"It's not a cover," I protest. "It's my life."
"It's both," Luca says, and for once, his smile seems almost genuine. "That's the trick, cousin. Being real in a world of masks. Most of us forget which face is ours eventually."
There's something haunted in his words.
"Your gallery work," Marco continues, ignoring Luca's philosophy, "will proceed as planned. But with our security. The Torrinos need to see that touching you means war with Chicago."
"I don't want to start a war," I say quietly.
"Too late," Sofia chirps. "They started it when they walked into your gallery. Now we finish it."
Van squeezes my hand under the table. "You don't have to be part of the violence," he murmurs, low enough that only I hear. "That's what they're for. What I'm for."
I look around the table at my cousins—Marco with his absolute authority, Dante with his silent strength, Sofia with her hidden deadliness, Luca with his unsettling energy. This is my family. Not the one I chose, but the one I was born into. And despite everything, they're here to protect me.

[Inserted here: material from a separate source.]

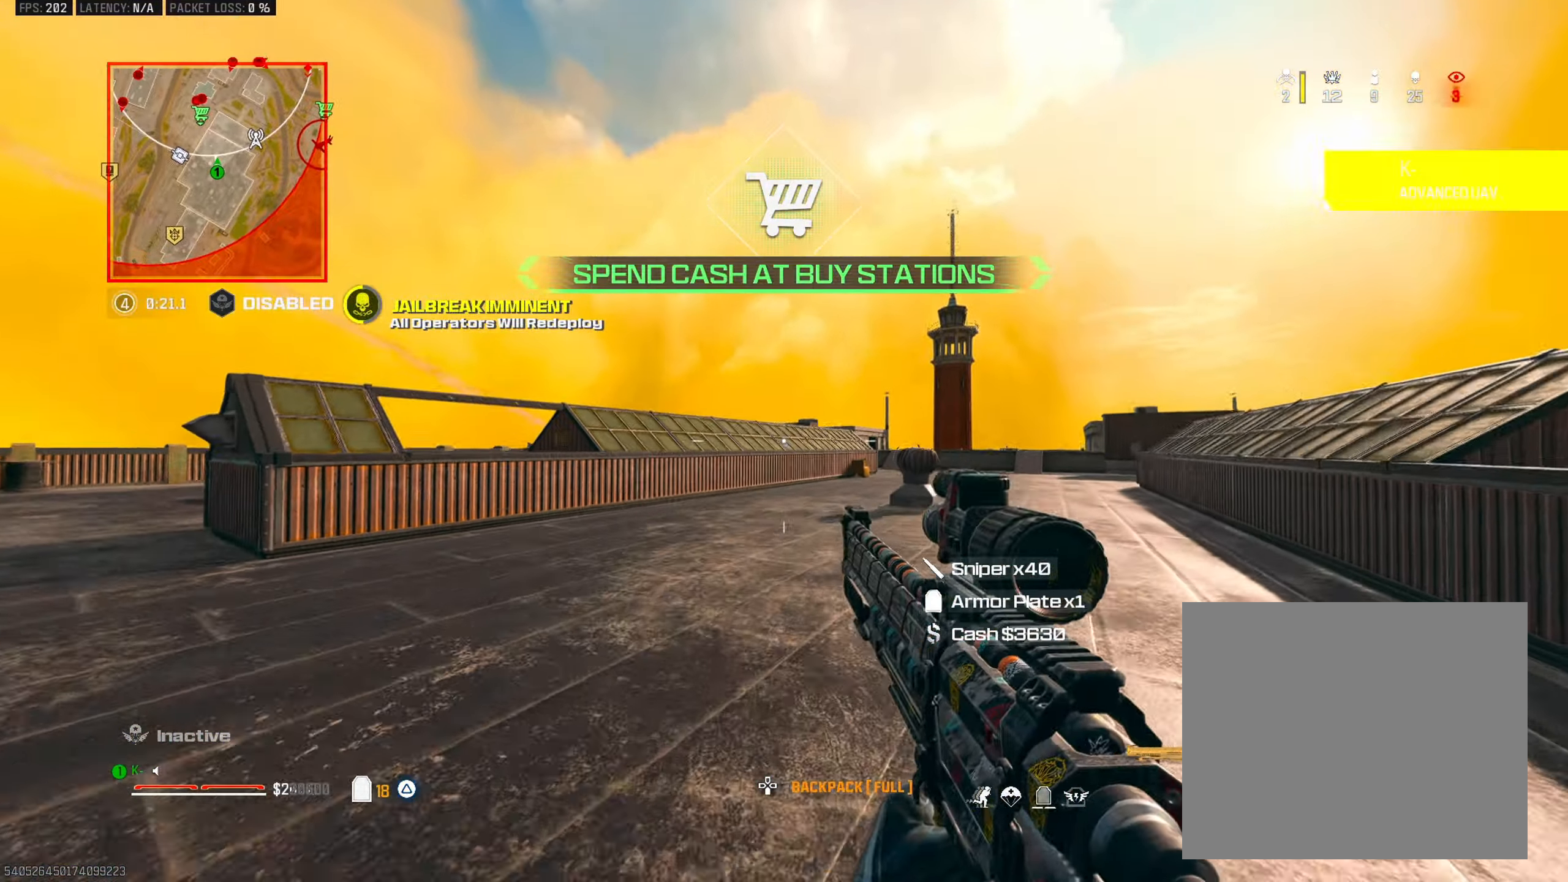
{"buttons": ["TRIANGLE"], "left_stick": "up-left", "right_stick": "down-right", "events": [[50, "TRIANGLE", "down"], [167, "TRIANGLE", "up"], [484, "TRIANGLE", "down"], [501, "right_stick", "down-right"]]}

"Okay," I say, sitting straighter. "What do you need from me?"
Marco almost smiles. "Just be yourself. The little girl of the Rosetti family. Let them think you're weak, protected, harmless." His eyes glint. "While we handle the rest."
Dante catches my eye and taps his temple, then points at me. The message is clear: You're smarter than they think.
"The funny thing about sunshine," Luca muses, back to playing with the knife, "is that it looks soft and warm. But get too close to the sun, and it'll burn you alive."
"Poetic," Sofia says dryly. "Did you read that in a fortune cookie?"
"I read it in the eyes of the last man who underestimated our family," Luca responds, and his grin is sharp enough to cut.
The words settle into my bones with a rightness that surprises me. Instead of horror, I find myself holding Luca's gaze, drawn by something dark and magnetic that calls to the shadows I've discovered living inside myself.
Under the table, Van's grip on my hand tightens suddenly, his thumb no longer stroking soothingly but pressing hard against my pulse point. When I glance at him, his stormcloud eyes are fixed on my face with an intensity that makes my breath catch. Not warning—something far more complex. Something that looks almost like hunger.
"Carmela." His voice is rougher than usual, pitched low enough that only I can hear it beneath the restaurant's ambient noise. "Look at me."
I turn toward him fully, and the heat blazing in his expression washes over me like fire. His hypervigilant surgeon's gaze analyses every detail of my reaction—the way I leaned towardLuca's darkness, the genuine fascination in my voice when I asked about making people disappear, the pulse hammering visibly at my throat.
"You have no idea how dangerous you look right now," he murmurs, his words carrying undertones that make my core clench with sudden, desperate need. "Sitting there discussing murder like it's fine wine, your eyes lighting up when he talks about erasing people from existence."
The raw possession in his tone sends liquid fire racing through my veins, because I recognize this side of Van—the controlled dominance that emerges when something threatens what's his, or when I push boundaries he didn't know existed until I crossed them.
"Does that bother you?" I whisper back, suddenly very aware that everyone else at the table has gone quiet, that this moment of electric tension between Van and me is being witnessed by some of the deadliest people in Chicago.
Van's smile is slow, predatory, and completely unlike his usual controlled expressions. "Carmela, love," he says, his surgeon's voice carrying deadly precision that makes my thighs clench together involuntarily, "watching you discover your own capacity for darkness might be the most arousing thing I've ever experienced."
The confession strikes me like lightning, because this is Van admitting that my darkness doesn't scare him—it turns him on. That seeing me fascinated by Luca's lethal capabilities makeshim want to drag me somewhere private and show me exactly what kind of games we could play together.
Around us, I'm dimly aware of my cousins watching this electric exchange with varying degrees of amusement and calculation. But all I can focus on is the way Van's possessive hunger makes me feel simultaneously claimed and free, like he's not trying to contain my newfound steel but celebrate it.
"Sir," I breathe, and the word comes out sounding like a plea.
His grip on my hand becomes almost painful, grounding me to him even as I feel myself pulled between two magnetic forces—Luca's recognition of shared darkness, and Van's appreciation of everything I'm becoming.
"We're leaving," Van says suddenly, his tone carrying absolute authority that brooks no argument. "Now."
The command sends heat spiraling through me, because this is Van as I've never seen him. Not just protective, but hungry in a way that suggests our evening is far from over.
15 - Van
I've been hard for two fucking hours, and it's all because of how she made killers hang on her every word.